▶ **Задания по тексту**:
1 - Перечислите все способы обогрева квартиры, которые называет текст «Дамский угодник».
2 - Выпишите из текста «Дамский угодник» фрагмент, начиная со слов «Их уже почти» и до слов «потом опять близко.» включительно.

▶ **Текст страницы**:
______

Дамский угодник

Георгий Прохоров
Из одного письма-ответа. Немножко с добавлениями.

 Здравствуй! Спасибо! Я захожу на почту далеко не каждый день - одни спамы и уведомления, которые приходится безжалостно, как клопов, уничтожать в каждый приход. А то будет туча. Вот были бы только письма!
  Их уже почти нет. Новый год, день рождения, для женщин ещё – 8 марта. 23 февраля для нас – это уже излишество, особенно в Азербайджане. Старый практически позабыли, новый, как раньше, не празднуют. Да, вроде, уже и не защитник Отечества. А так.

 "...радостных дней на очень долгие годы. А у нас уже завтра заморозки..." - это хорошо. По-домашнему. Всегда бы так. Как? – Красиво.
  Когда-то, читая японские драмы старые, пытался разобраться в красоте, вывести формулу. Увидел, что самая красота бывает как бы от маятника: ты, близко от тебя -- потом далеко –- потом опять близко.
(Например. «...радостных дней на очень долгие годы», - это общее, красиво и далеко. – Потом: «А у нас уже завтра заморозки...", - это рядом и просто, как ситцевый халатик. Например. «Вечор, ты помнишь -- вьюга злилась, на мутном небе мгла носилась – и ты печальная сидела – А нынче погляди в окно… блестя на солнце снег лежит – приятно думать на лежанке… кобылку бурую запречь – скользя по утреннему снегу… поля пустые, леса недавно… и берег, милый для меня».)

 А у нас в квартире кондиционер на тепло, горящие ночью конфорки (или как там их) на кухне, и вчера сын потащил к себе в берлогу масляную батарею. Теперь счётчику будет веселее, а то затих совсем. Холодноватое время года пришло месяца на полтора раньше.
 Так что в целом я не умер. А то, из-за моего неответа на твоё поздравление, ещё придёт в голову что.... Залезла бы ты в Одноклассники, было бы веселее, так как я только там.

 А вчерась мне была выволочка... Недели четыре назад, до дня рождения моего, шёл мелкий дождь, был сквозняк и у нашей главбухши с открытого окна (она любит свежий воздух) унесло метра на три ниже, на другую крышу, вместе с крышкой от картонной коробки, две красивенькие вилочки для насадки всякой несуразицы в виде нарезанных кусочков. Она и попросила меня посодействовать.

 Я пошёл, взял одну секцию алюминиевой лестницы Краузе на ступеньках у котельной (кто мне нужен, когда сам могу?), и в другом месте, где можно выйти, вылез на мокрый рубероид. Выбрал подходящее место, не спеша поставил лестницу и только хотел спускаться, как лестница подо мной спеша сразу поехала как по льду. В обчем я довольно сильно нае.... «Упал! Упал-с, Ваше превосходительство!». Но боцман Каузер достал свой маузер, и на пол грохнулся гигант-француз. Даже брюки из секонд-хенда, с такими карманами у колен (карго?), которые я лелеял мыслями как никого последнее время (сделаны в штате Теннесси), лопнули на заднице. Но тогда мне было не до лопнутостей, это потом обнаружилось, я просто не мог вздохнуть, и было не очень.

______

▶ **Исходные данные**:
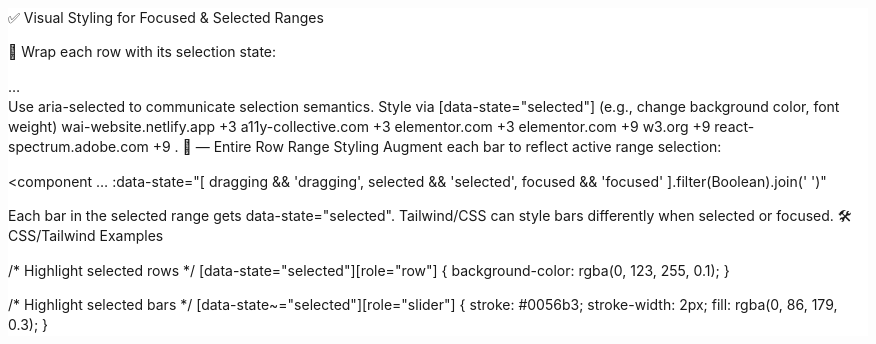 ✅ Visual Styling for Focused & Selected Ranges

🌟 <GanttRowPrimitive>
Wrap each row with its selection state:

<div
  role="row"
  :aria-selected="props.selected"
  :data-state="props.selected ? 'selected' : ''"
>
  …
</div>
Use aria-selected to communicate selection semantics.
Style via [data-state="selected"] (e.g., change background color, font weight)
wai-website.netlify.app
+3
a11y-collective.com
+3
elementor.com
+3
elementor.com
+9
w3.org
+9
react-spectrum.adobe.com
+9
.
🌟 <GanttBarPrimitive> — Entire Row Range Styling
Augment each bar to reflect active range selection:

<component
  …
  :data-state="[
    dragging && 'dragging',
    selected && 'selected',
    focused && 'focused'
  ].filter(Boolean).join(' ')"
>
  <slot/>
</component>
Each bar in the selected range gets data-state="selected".
Tailwind/CSS can style bars differently when selected or focused.
🛠️ CSS/Tailwind Examples

/* Highlight selected rows */
[data-state="selected"][role="row"] {
  background-color: rgba(0, 123, 255, 0.1);
}

/* Highlight selected bars */
[data-state~="selected"][role="slider"] {
  stroke: #0056b3;
  stroke-width: 2px;
  fill: rgba(0, 86, 179, 0.3);
}
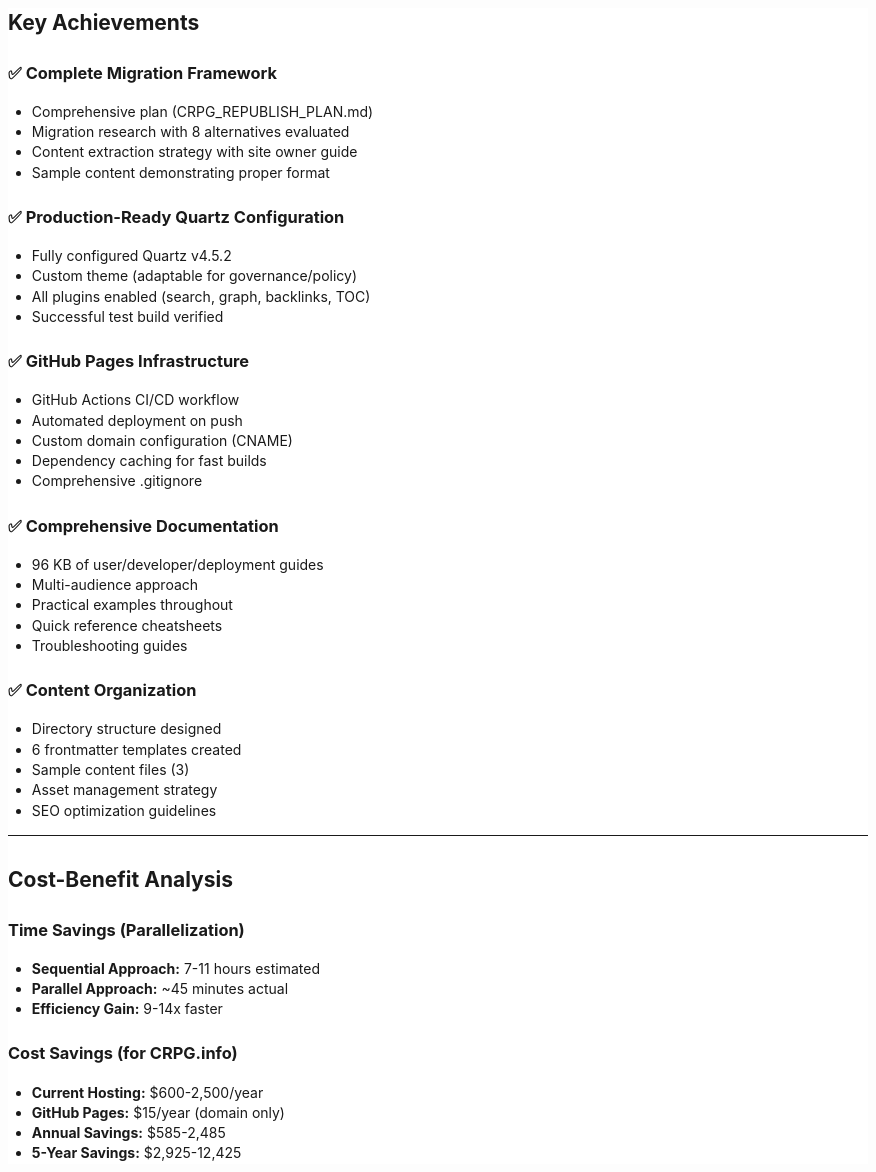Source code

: 
## Key Achievements

### ✅ Complete Migration Framework
- Comprehensive plan (CRPG_REPUBLISH_PLAN.md)
- Migration research with 8 alternatives evaluated
- Content extraction strategy with site owner guide
- Sample content demonstrating proper format

### ✅ Production-Ready Quartz Configuration
- Fully configured Quartz v4.5.2
- Custom theme (adaptable for governance/policy)
- All plugins enabled (search, graph, backlinks, TOC)
- Successful test build verified

### ✅ GitHub Pages Infrastructure
- GitHub Actions CI/CD workflow
- Automated deployment on push
- Custom domain configuration (CNAME)
- Dependency caching for fast builds
- Comprehensive .gitignore

### ✅ Comprehensive Documentation
- 96 KB of user/developer/deployment guides
- Multi-audience approach
- Practical examples throughout
- Quick reference cheatsheets
- Troubleshooting guides

### ✅ Content Organization
- Directory structure designed
- 6 frontmatter templates created
- Sample content files (3)
- Asset management strategy
- SEO optimization guidelines

---

## Cost-Benefit Analysis

### Time Savings (Parallelization)
- **Sequential Approach:** 7-11 hours estimated
- **Parallel Approach:** ~45 minutes actual
- **Efficiency Gain:** 9-14x faster

### Cost Savings (for CRPG.info)
- **Current Hosting:** $600-2,500/year
- **GitHub Pages:** $15/year (domain only)
- **Annual Savings:** $585-2,485
- **5-Year Savings:** $2,925-12,425
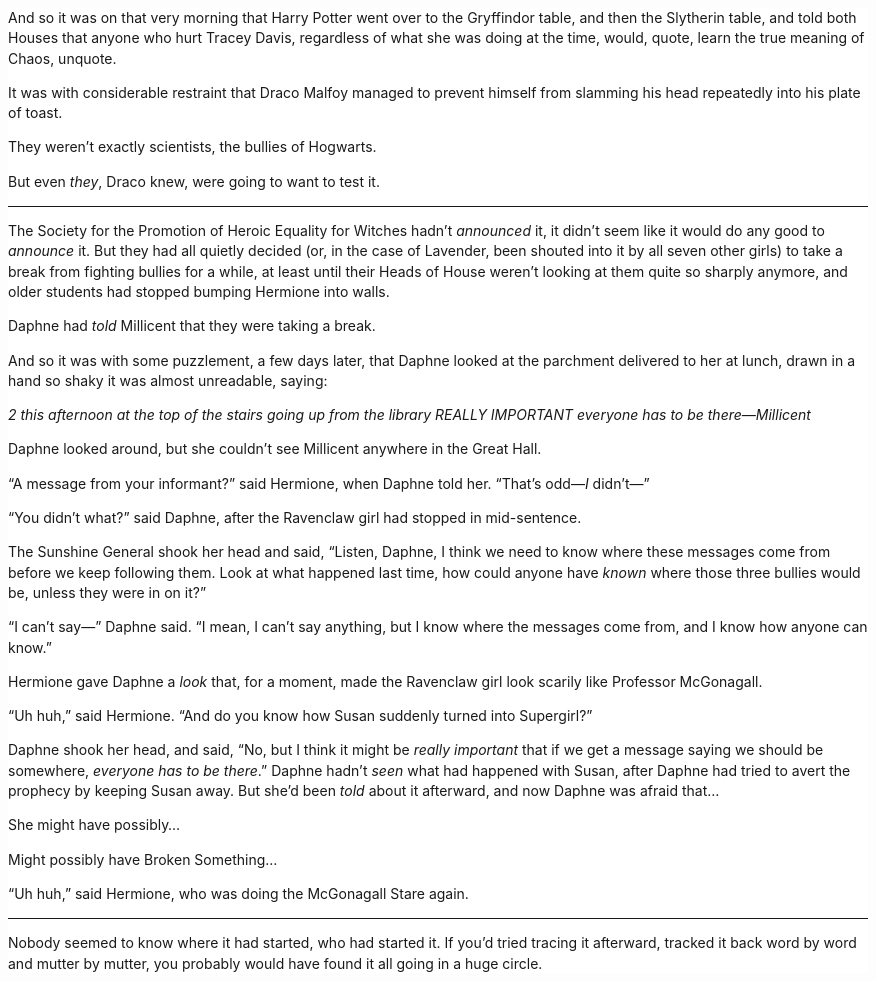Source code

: And so it was on that very morning that Harry Potter went over to the Gryffindor table, and then the Slytherin table, and told both Houses that anyone who hurt Tracey Davis, regardless of what she was doing at the time, would, quote, learn the true meaning of Chaos, unquote.

It was with considerable restraint that Draco Malfoy managed to prevent himself from slamming his head repeatedly into his plate of toast.

They weren’t exactly scientists, the bullies of Hogwarts.

But even *they*, Draco knew, were going to want to test it.

* * * * *

The Society for the Promotion of Heroic Equality for Witches hadn’t *announced* it, it didn’t seem like it would do any good to *announce* it. But they had all quietly decided (or, in the case of Lavender, been shouted into it by all seven other girls) to take a break from fighting bullies for a while, at least until their Heads of House weren’t looking at them quite so sharply anymore, and older students had stopped bumping Hermione into walls.

Daphne had *told* Millicent that they were taking a break.

And so it was with some puzzlement, a few days later, that Daphne looked at the parchment delivered to her at lunch, drawn in a hand so shaky it was almost unreadable, saying:

*2 this afternoon at the top of the stairs going up from the library REALLY IMPORTANT everyone has to be there—Millicent*

Daphne looked around, but she couldn’t see Millicent anywhere in the Great Hall.

“A message from your informant?” said Hermione, when Daphne told her. “That’s odd—*I* didn’t—”

“You didn’t what?” said Daphne, after the Ravenclaw girl had stopped in mid-sentence.

The Sunshine General shook her head and said, “Listen, Daphne, I think we need to know where these messages come from before we keep following them. Look at what happened last time, how could anyone have *known* where those three bullies would be, unless they were in on it?”

“I can’t say—” Daphne said. “I mean, I can’t say anything, but I know where the messages come from, and I know how anyone can know.”

Hermione gave Daphne a *look* that, for a moment, made the Ravenclaw girl look scarily like Professor McGonagall.

“Uh huh,” said Hermione. “And do you know how Susan suddenly turned into Supergirl?”

Daphne shook her head, and said, “No, but I think it might be *really important* that if we get a message saying we should be somewhere, *everyone has to be there*.” Daphne hadn’t *seen* what had happened with Susan, after Daphne had tried to avert the prophecy by keeping Susan away. But she’d been *told* about it afterward, and now Daphne was afraid that…

She might have possibly…

Might possibly have Broken Something…

“Uh huh,” said Hermione, who was doing the McGonagall Stare again.

* * * * *

Nobody seemed to know where it had started, who had started it. If you’d tried tracing it afterward, tracked it back word by word and mutter by mutter, you probably would have found it all going in a huge circle.
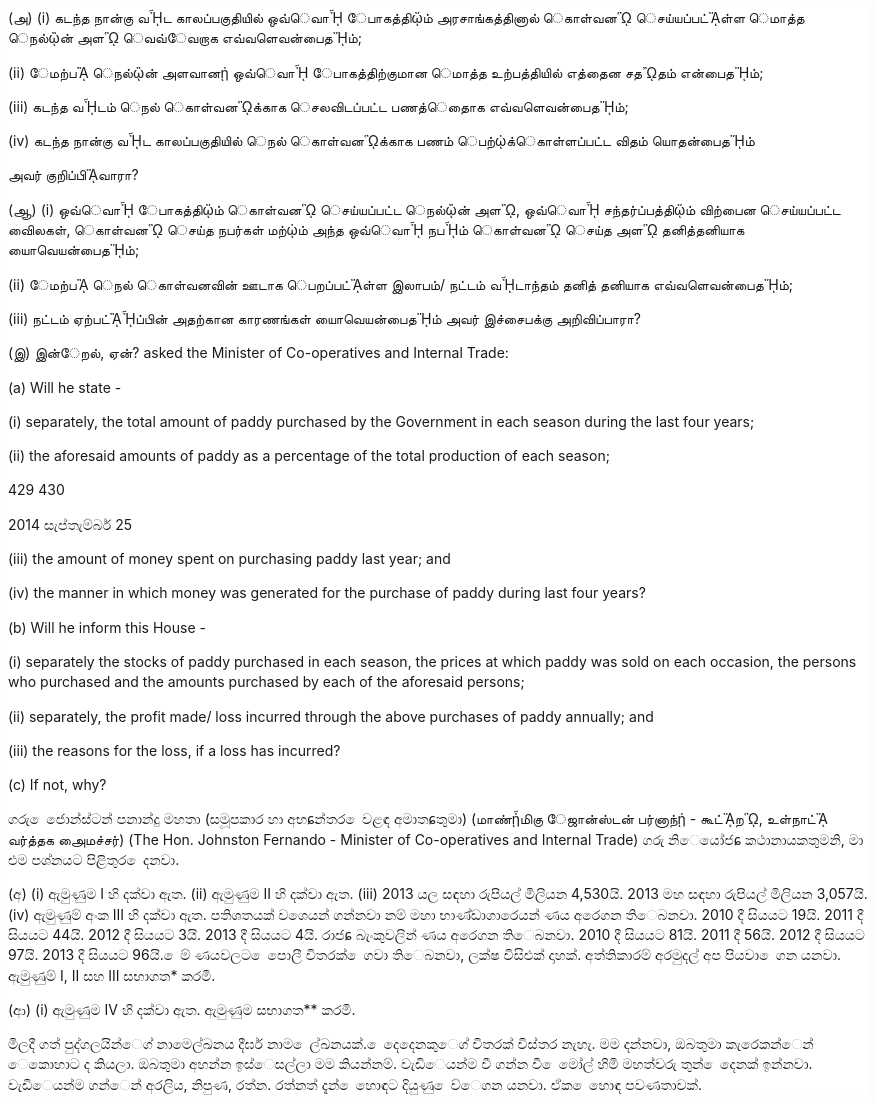 (அ) (i) கடந்த நான்கு வᾞட காலப்பகுதியில் ஒவ்ெவாᾞ ேபாகத்திᾤம் அரசாங்கத்தினால் ெகாள்வனᾫ ெசய்யப்பட்ᾌள்ள ெமாத்த ெநல்ᾢன் அளᾫ ெவவ்ேவறாக எவ்வளெவன்பைதᾜம்;

(ii) ேமற்பᾊ ெநல்ᾢன் அளவானᾐ ஒவ்ெவாᾞ ேபாகத்திற்குமான ெமாத்த உற்பத்தியில் எத்தைன சதᾪதம் என்பைதᾜம்;

(iii) கடந்த வᾞடம் ெநல் ெகாள்வனᾫக்காக ெசலவிடப்பட்ட பணத்ெதாைக எவ்வளெவன்பைதᾜம்;

(iv) கடந்த நான்கு வᾞட காலப்பகுதியில் ெநல் ெகாள்வனᾫக்காக பணம் ெபற்ᾠக்ெகாள்ளப்பட்ட விதம் யாெதன்பைதᾜம்

அவர் குறிப்பிᾌவாரா?

(ஆ) (i) ஒவ்ெவாᾞ ேபாகத்திᾤம் ெகாள்வனᾫ ெசய்யப்பட்ட ெநல்ᾢன் அளᾫ, ஒவ்ெவாᾞ சந்தர்ப்பத்திᾤம் விற்பைன ெசய்யப்பட்ட விைலகள், ெகாள்வனᾫ ெசய்த நபர்கள் மற்ᾠம் அந்த ஒவ்ெவாᾞ நபᾞம் ெகாள்வனᾫ ெசய்த அளᾫ தனித்தனியாக யாைவெயன்பைதᾜம்;

(ii) ேமற்பᾊ ெநல் ெகாள்வனவின் ஊடாக ெபறப்பட்ᾌள்ள இலாபம்/ நட்டம் வᾞடாந்தம் தனித் தனியாக எவ்வளெவன்பைதᾜம்;

(iii) நட்டம் ஏற்பட்ᾊᾞப்பின் அதற்கான காரணங்கள் யாைவெயன்பைதᾜம் அவர் இச்சைபக்கு அறிவிப்பாரா?

(இ) இன்ேறல், ஏன்? asked the Minister of Co-operatives and Internal Trade:

(a) Will he state -

(i) separately, the total amount of paddy purchased by the Government in each season during the last four years;

(ii) the aforesaid amounts of paddy as a percentage of the total production of each season;

429 430

2014 සැප්තැම්බර් 25

(iii) the amount of money spent on purchasing paddy last year; and

(iv) the manner in which money was generated for the purchase of paddy during last four years?

(b) Will he inform this House -

(i) separately the stocks of paddy purchased in each season, the prices at which paddy was sold on each occasion, the persons who purchased and the amounts purchased by each of the aforesaid persons;

(ii) separately, the profit made/ loss incurred through the above purchases of paddy annually; and

(iii) the reasons for the loss, if a loss has incurred?

(c) If not, why?

ගරු ෙජොන්ස්ටන් පනාන්දු මහතා (සමූපකාර හා අභɕන්තර ෙවළඳ අමාතɕතුමා) (மாண்ᾗமிகு ேஜான்ஸ்டன் பர்னாந்ᾐ - கூட்ᾌறᾫ, உள்நாட்ᾌ வர்த்தக அைமச்சர்) (The Hon. Johnston Fernando - Minister of Co-operatives and Internal Trade) ගරු නිෙයෝජɕ කථානායකතුමනි, මා එම පශ්නයට පිළිතුර ෙදනවා.

(අ) (i) ඇමුණුම I හි දක්වා ඇත. (ii) ඇමුණුම II හි දක්වා ඇත. (iii) 2013 යල සඳහා රුපියල් මිලියන 4,530යි. 2013 මහ සඳහා රුපියල් මිලියන 3,057යි. (iv) ඇමුණුම් අංක III හි දක්වා ඇත. පතිශතයක් වශෙයන් ගන්නවා නම් මහා භාණ්ඩාගාරෙයන් ණය අරෙගන තිෙබනවා. 2010 දී සියයට 19යි. 2011 දී සියයට 44යි. 2012 දී සියයට 3යි. 2013 දී සියයට 4යි. රාජɕ බැංකුවලින් ණය අරෙගන තිෙබනවා. 2010 දී සියයට 81යි. 2011 දී 56යි. 2012 දී සියයට 97යි. 2013 දී සියයට 96යි. ෙම් ණයවලට ෙපොලී විතරක් ෙගවා තිෙබනවා, ලක්ෂ විසිඑක් දාහක්. අත්තිකාරම් අරමුදල් අප පියවා ෙගන යනවා. ඇමුණුම් I, II සහ III සභාගත* කරමි.

(ආ) (i) ඇමුණුම IV හි දක්වා ඇත. ඇමුණුම සභාගත** කරමි.

මිලදී ගත් පුද්ගලයින්ෙග් නාමෙල්ඛනය දීර්ඝ නාම ෙල්ඛනයක්. ෙදෙදෙනකුෙග් විතරක් විස්තර නැහැ. මම දන්නවා, ඔබතුමා කැරෙකන්ෙන් ෙකොහාට ද කියලා. ඔබතුමා අහන්න ඉස්ෙසල්ලා මම කියන්නම්. වැඩිෙයන්ම වී ගන්න වී ෙමෝල් හිමි මහත්වරු තුන් ෙදෙනක් ඉන්නවා. වැඩිෙයන්ම ගන්ෙන් අරලිය, නිපුණ, රත්න. රත්නත් දැන් ෙහොඳට දියුණු ෙව්ෙගන යනවා. ඒක ෙහොඳ පවණතාවක්.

______

▶ **Ваши ответы**:
1 - Кондиционер на тепло, горящие ночью конфорки на кухне, масляная батарея.

2 -
Их уже почти нет. Новый год, день рождения, для женщин ещё – 8 марта. 23 февраля для нас – это уже излишество, особенно в Азербайджане. Старый практически позабыли, новый, как раньше, не празднуют. Да, вроде, уже и не защитник Отечества. А так.

 "...радостных дней на очень долгие годы. А у нас уже завтра заморозки..." - это хорошо. По-домашнему. Всегда бы так. Как? – Красиво.
  Когда-то, читая японские драмы старые, пытался разобраться в красоте, вывести формулу. Увидел, что самая красота бывает как бы от маятника: ты, близко от тебя -- потом далеко –- потом опять близко.